I head down the hall to Mom and Dad’s room. Mom is in the shower, but luckily Dad is available. He looks up from buttoning his shirt and asks if I’m okay.
“My throat hurts.” It’s scary how fast he goes into doctor mode. He loses the expression of a concerned parent and adopts the look of a calculating clinician as he feels under my jaw and makes me show him the back of my throat.
“My head hurts, too.”
He sits me down on the bed and takes my temperature. It’s only half a degree above normal.
“That’s promising,” he says. “Your immune system is weaker than normal, but your fever is so low that I think you’ll be okay. No need to worry.” So why does he sound worried? “Have some orange juice and rest, okay? Call me if your symptoms change.” He thinks it’s probably viral, but if things get worse he’ll take me to the clinic to get tested and pumped full of antibiotics. There’s something to look forward to.

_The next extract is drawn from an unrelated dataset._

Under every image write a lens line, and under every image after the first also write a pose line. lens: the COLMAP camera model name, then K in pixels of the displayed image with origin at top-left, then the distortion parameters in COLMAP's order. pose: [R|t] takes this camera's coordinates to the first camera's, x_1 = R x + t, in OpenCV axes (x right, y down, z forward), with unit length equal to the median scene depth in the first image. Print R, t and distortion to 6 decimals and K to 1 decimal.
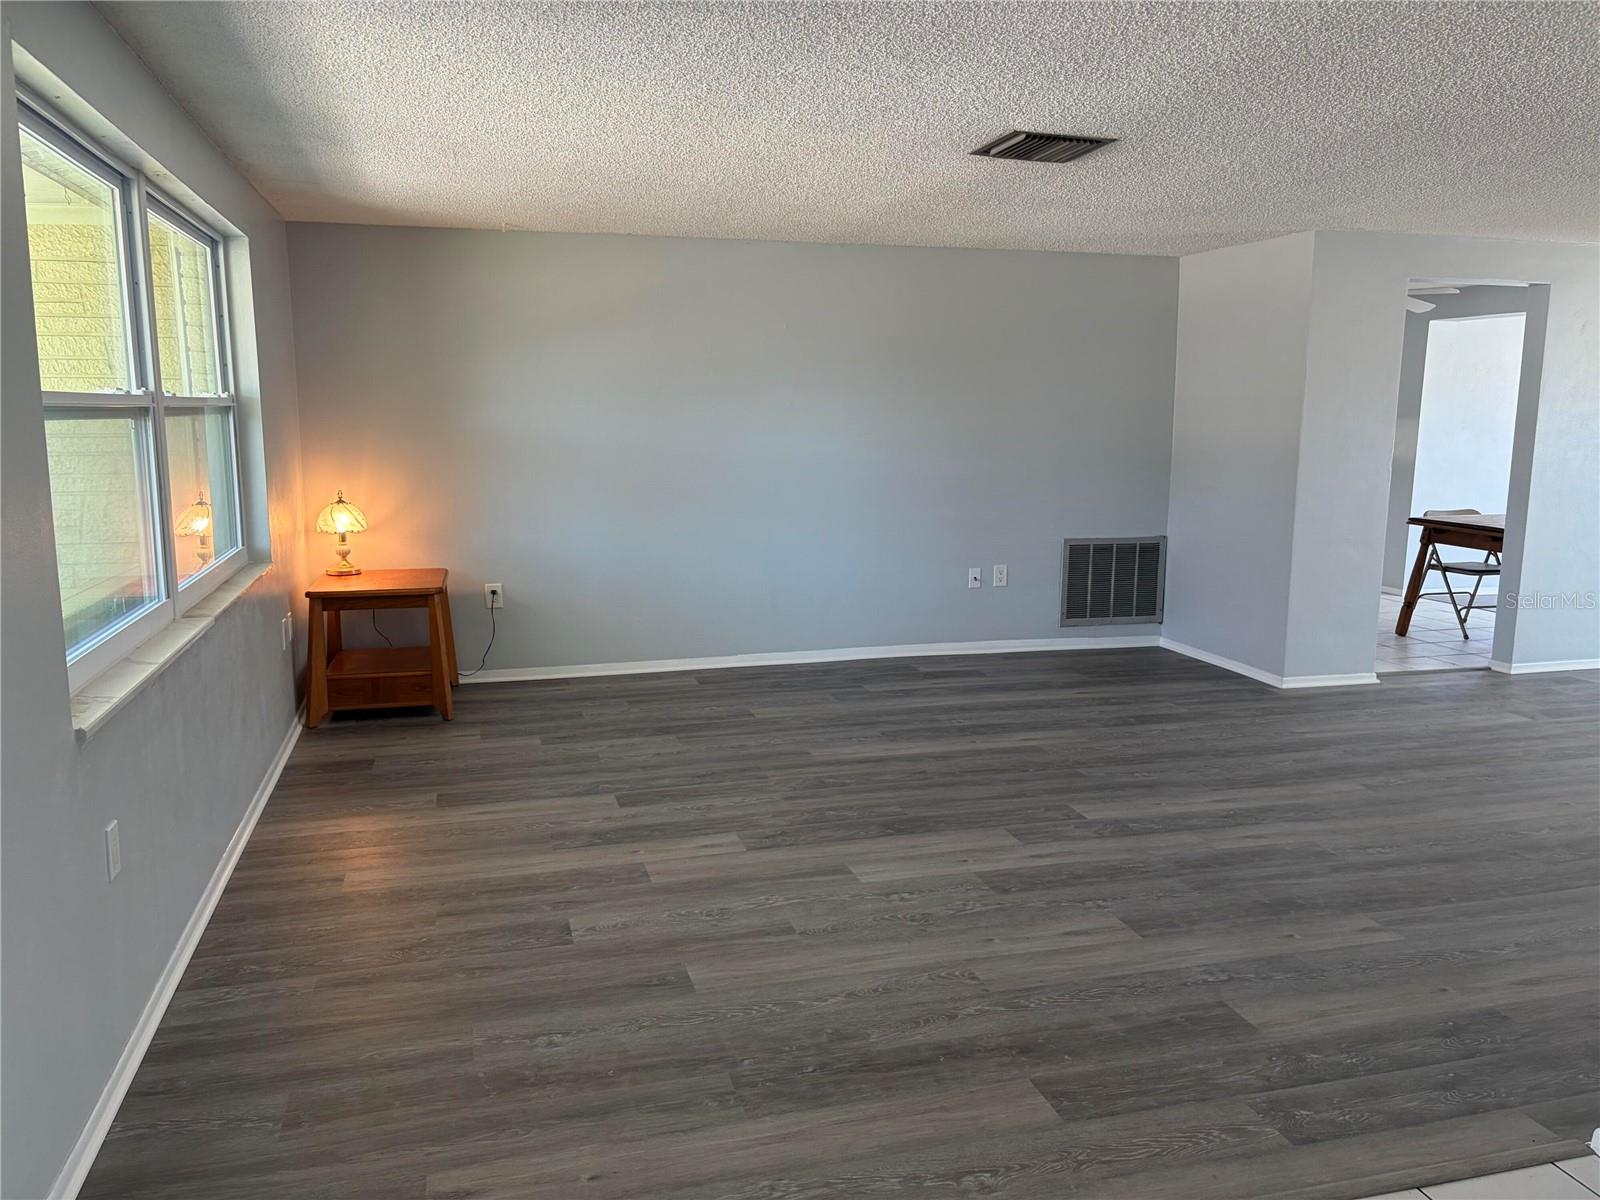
lens RADIAL K [[1211.4, 0, 808.0], [0, 1211.4, 597.7], [0, 0, 1]] dist [0.041544, -0.046609]
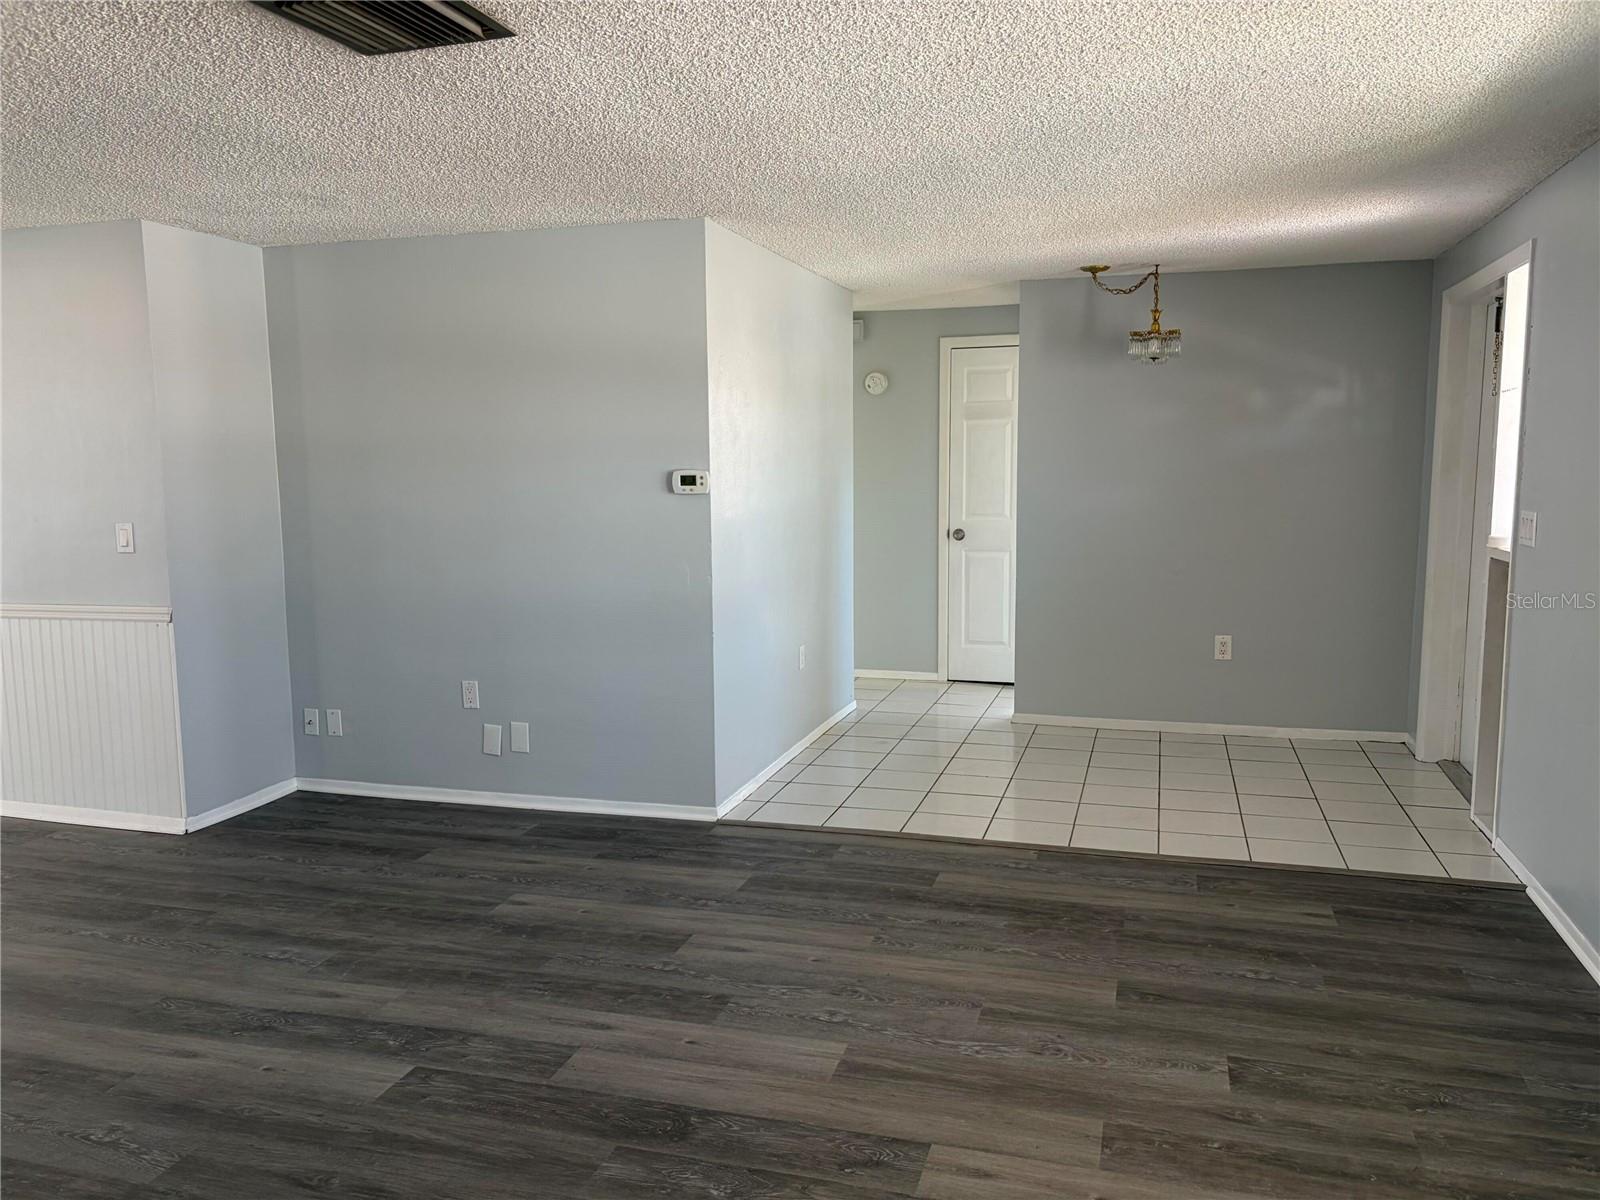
lens RADIAL K [[1211.4, 0, 802.1], [0, 1211.4, 605.5], [0, 0, 1]] dist [0.041544, -0.046609]
pose [[-0.841773, -0.064335, 0.535985, -0.283408], [0.088744, 0.962873, 0.254949, -0.208797], [-0.532487, 0.262175, -0.804811, 1.314715]]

I head downstairs to find sick-food at Dad’s suggestion. There are oranges in the fruit bowl, but I’m reluctant to eat them. When I reach for the orange juice as a gentler substitute I find an empty carton in the fridge. Fuck you, Eric.
I go back to the oranges and consider making my own juice, but the result will probably have more acid than the store-bought stuff and will burn my tender throat. I’m already prone to mouth sores from high-acid foods, and having a swollen throat on top of that just adds insult to injury.

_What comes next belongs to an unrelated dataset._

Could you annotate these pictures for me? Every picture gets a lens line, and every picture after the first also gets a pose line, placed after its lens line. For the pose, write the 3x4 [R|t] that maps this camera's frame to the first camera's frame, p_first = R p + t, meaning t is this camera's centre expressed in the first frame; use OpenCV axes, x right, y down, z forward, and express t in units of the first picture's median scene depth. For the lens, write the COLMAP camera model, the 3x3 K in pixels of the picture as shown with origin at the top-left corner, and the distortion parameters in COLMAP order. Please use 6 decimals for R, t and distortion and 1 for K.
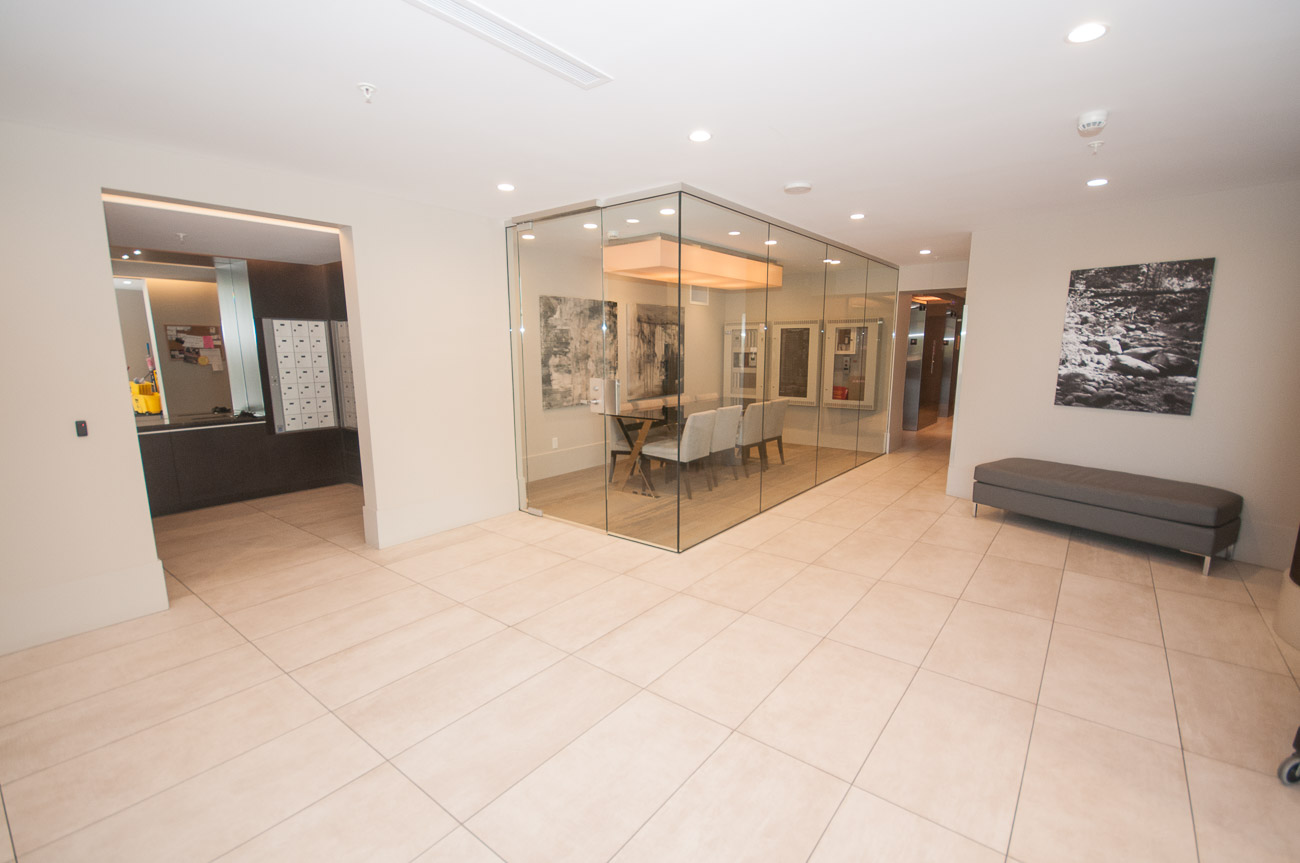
lens RADIAL K [[577.9, 0, 651.4], [0, 577.9, 434.5], [0, 0, 1]] dist [-0.001801, -0.000144]
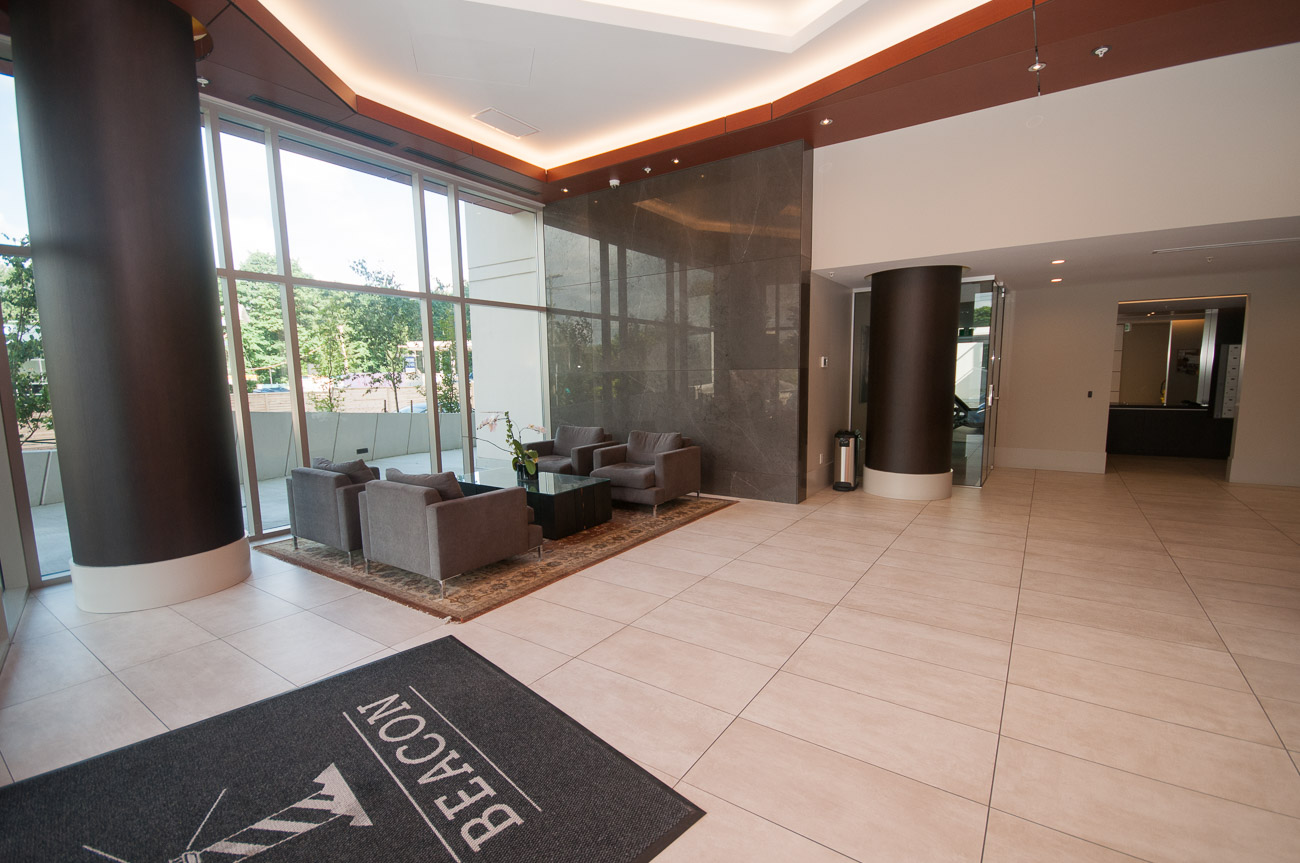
lens RADIAL K [[577.9, 0, 651.7], [0, 577.9, 436.4], [0, 0, 1]] dist [-0.001801, -0.000144]
pose [[0.058140, 0.121583, -0.990877, 0.778791], [-0.154591, 0.981680, 0.111384, 0.103132], [0.986266, 0.146704, 0.075870, -0.571974]]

I grab the phone off the wall as Elise shuffles into the kitchen for coffee. If there’s a way I can get vitamin C without hurting myself, Willa will probably have an idea.
“Hello?”
“Hey, it’s me.”
“What are you doing up t
his early? You get to sleep in.”
“I’m sick.”
There’s a pause, and then Willa spits “Fuck,” into the phone. “Do you think anyone would care if I murdered Diane in broad daylight?”
“Maybe.”
“I’m tempted.”
“I need to eat something with vitamin C.”
“Oranges,” she replies immediately.
“Oranges and I don’t get along.”
“Is it a heartburn problem?”
“Mouth sores.”
“Do you have carrots in the fridge?” It’s safe to say we do. Mom has been buying the five-pound bags at the grocery store ever since Willa got me hooked on vegetable soup.

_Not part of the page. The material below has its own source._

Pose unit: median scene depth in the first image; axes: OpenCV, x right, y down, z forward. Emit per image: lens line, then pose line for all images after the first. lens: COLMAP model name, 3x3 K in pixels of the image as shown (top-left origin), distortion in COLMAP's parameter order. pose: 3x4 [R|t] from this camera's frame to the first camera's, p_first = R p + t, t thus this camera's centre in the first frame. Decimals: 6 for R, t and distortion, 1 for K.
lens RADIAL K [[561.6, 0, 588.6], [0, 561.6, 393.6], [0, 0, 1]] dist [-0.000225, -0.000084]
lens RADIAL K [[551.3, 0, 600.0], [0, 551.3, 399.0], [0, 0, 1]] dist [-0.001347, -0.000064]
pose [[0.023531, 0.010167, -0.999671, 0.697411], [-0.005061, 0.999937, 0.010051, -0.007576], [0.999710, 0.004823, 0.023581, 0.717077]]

Willa tells me to take out a pen and paper. She relays a recipe for carrot and orange soup over the phone. The way she uses vague terms of measurement makes it obvious that she’s reciting the recipe from memory. Maybe it was a favorite of Thomasina’s—or maybe ‘a handful’ of orange juice is an actual unit of measurement.
Willa makes me recite the recipe back to her to make sure I got it all.
“You can eat it cold, if your throat is too sore for hot foods.”
“Thanks.”
“Feel better, okay?”
“I’ll try.”
“Love you.”
“Love you too.” She says she has to leave for school. “Hey, Willa?”
“Yeah?”
“‘Everything’ by Morissette.”
Willa chuckles shrewdly. “As in Alanis Morissette?”
“Maybe.”
“I didn’t figure you for a fan of angry-chick music.”
“I’m not, Elise is.”
“Sure.”
“I’m serious.”
“Enjoy your soup.”
“Willa—” She hangs up on me with a laugh. Cheeky imp.
Elise reaches across the counter and snatches up the recipe for soup. “What are we making?” She kindly helps me prepare the pot and ingredients. And by ‘help’ I mean she lets me sit down and juice oranges while she does the rest. Eric comes downstairs for breakfast, acting way too chipper for such an early hour, and asks what we’re making. I’m still pissed at him for taking the last of the orange juice.